Ancora oggi, nelle gallerie sono visibili i segni della presenza militare all’interno del castello: agli inizi del XX secolo infatti il Castello ritornò ad essere un presidio militare e una parte della struttura divenne rifugio antiaereo.

Un viaggio nella storia di questa terra straordinaria. E che dire della maestosa rampa necessaria ad issare i cannoni in sicurezza, utili alla difesa? O della Cappella di Santa Barbara, eretta intorno al 1571? All’interno del castello vi è cappella dedicata alla santa invocata da minatori e artiglieri. Impossibile da non citare le prigioni che rappresentano un vero e proprio tuffo nel passato.

Le prigioni

Nel seminterrato della Torre Mozza si trova l’antica prigione, con numerose incisioni graffite sulle pareti, realizzate con ossa di scarto alimentare. La vita dei prigionieri, le loro origini, le speranze sono ancora incise lì, visibili agli occhi dei visitatori curiosi. Tra le incisioni molte sono legate al sacro, altre agli stemmi di famiglia, ai simboli di libertà ed eternità. Immancabili, le tacche segnatempo simbolo di un tempo infinito e prigioniero. 

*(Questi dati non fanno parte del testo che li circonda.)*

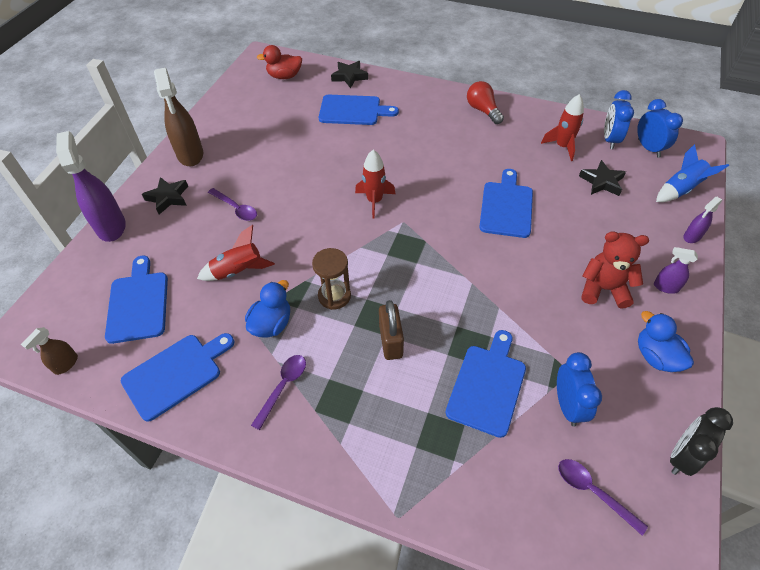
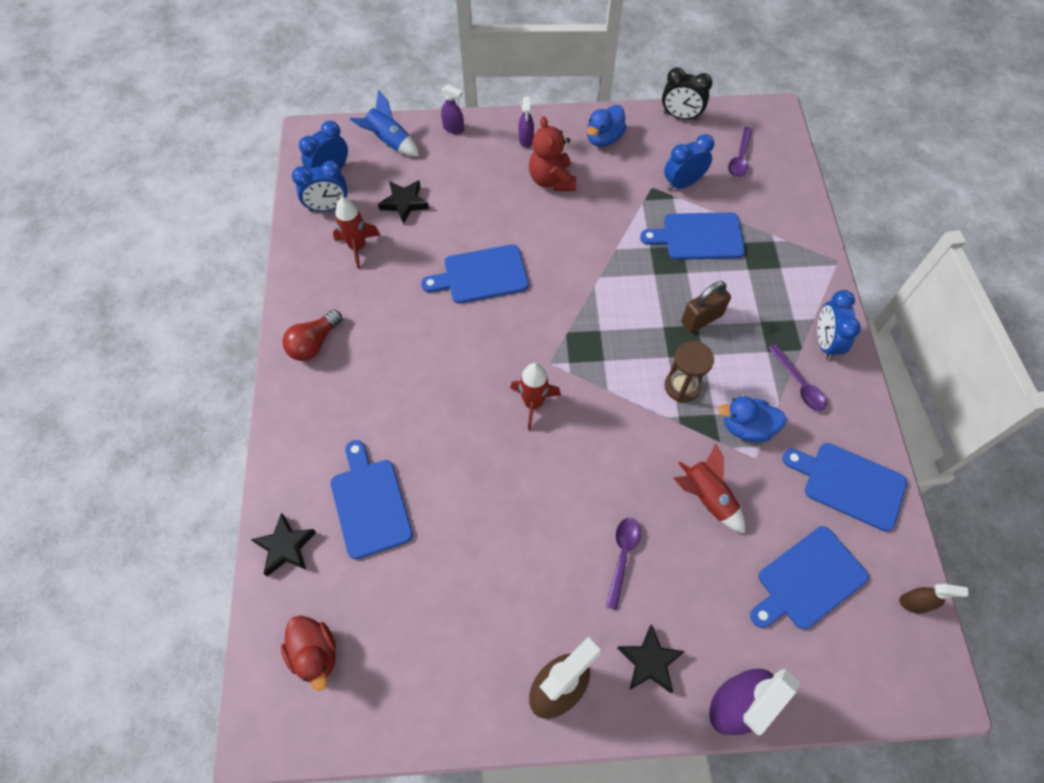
camera: 115 degrees left, 10 degrees up
purple spoon [251,355,306,430] -> purple spoon turned 120 degrees counterclockwise [769,344,827,411]
none -> blue clock [817,290,861,360]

Incisioni all’interno delle prigioni

Ancora, avulso dal contesto, ma ricco di significato per il nostro territorio, adiacente a Piazza d’Armi vi è ora il Museo della Cartapesta, nato con l’intento di far conoscere la storia di quest’arte a partire dal XVIII secolo. 

Volto in cartapesta

Tutte queste nozioni e tante altre ora mi appartengono che mi fanno guardare ciò che mi sta attorno con occhi diversi.

Dunque, io ho ricevuto in dono la Chiave del Castello e con il benestare di Giangiacomo dell’Acaya ve la cedo, per farvi esplorare gratuitamente questo angolo della città che non si può non conoscere. Fidatevi di me, ne vale davvero la pena. Chi ci sta? 

La chiave per scoprire il castello

Il castello è aperto tutti i giorni, le visite guidate sono disponibili il lunedì, il giovedì e il venerdì, alle 11 e alle 16, e il sabato e la domenica alle 10.30 – 12, 16 – 17.30.